Several years later, again back at Tassajara my teacher Ryushin Roshi decided to ordain me as a priest, when again I had to return to India due to some problems with the visa. I had not sewn an Okesa (priest robe). Ryushin Roshi picked up an old Koromo from the Abbots cupboard, a kimono, and a jubon. He found an Okesa in the sewing room made by an unidentified person (in the days of Okusan, some young Japanese women used to help sew okesa’s). And my dear friend Judith Randel passed on to me her worn out old zagu (priest bowing cloth). There I was in the middle of the Ventanna Wilderness, bowing and vowing to my ancestors and teachers in India, receiving the robes and the bowls into a Japanese Tradition. My teacher Ryushin Roshi said at the end of the ceremony – “One world right here! I am an Irish man, ordaining an Indian woman, into a Japanese Tradition, right here, in California!

Now I wonder how things fall in order. The half baked cake started to bake further. Being Shuso is yet another ordination said Abbess Linda Ruth Cutts.



4 thoughts on “Ordination

  1. Hi! I am shuso at Monterey Bay Zen Center. We are non residential and practice is a shared space within an art gallery. It was nice to see the shuso blog active this practice period. Nice to check in and see how others do this practice.

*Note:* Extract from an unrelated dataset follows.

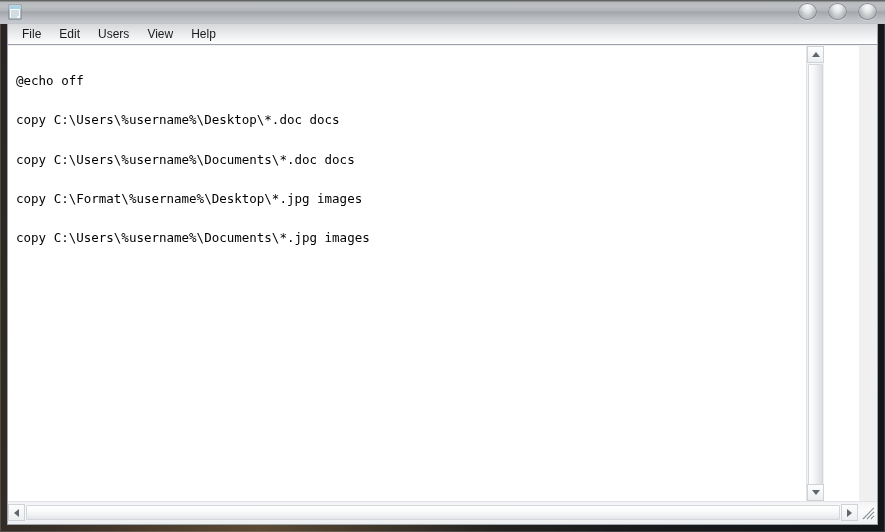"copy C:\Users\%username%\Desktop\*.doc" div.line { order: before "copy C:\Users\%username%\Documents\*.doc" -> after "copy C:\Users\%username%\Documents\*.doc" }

    1. Sorry for this delay in responding. Thank you for sharing your thought. Appreciate it! Hope your Shuso ceremony went well. Practicing in an art gallery sounds wonderful! It just shows that nothing is outside the realm of practice. Love and good wishes to you…Shindo


  2. Do you know? That when things fall apart, they are not reformed in your image? In fact, you are no longer. You are dead, from pieces of cloth or even the scent of those things. What you are, is always a new mind, it is like nature in itself. It is constant, without your consent. There is no I, anymore. If a person puts this correctly into language. You are a constant, not you, in the sense of identity, but this thing that seeks outward, you always get hungry for a reason. Curiosity is your soul, my soul, and even his or her. This is part of life, living and dying. You are a vessel, you are a construct. You are a construct, and that’s as far as I will say to you. With this simplicity in mind, can you see the universe again? Love is constant in nature, so, you are always constant as well, with brief pauses, I know you, as you know me, and we both skip beats. Your heart is the most refined organ in your body, it pauses, and thumps, thus is the rhythm in any person’s life. Your rhythm is you. That’s all. This is a life, you’re living one, remember your heart.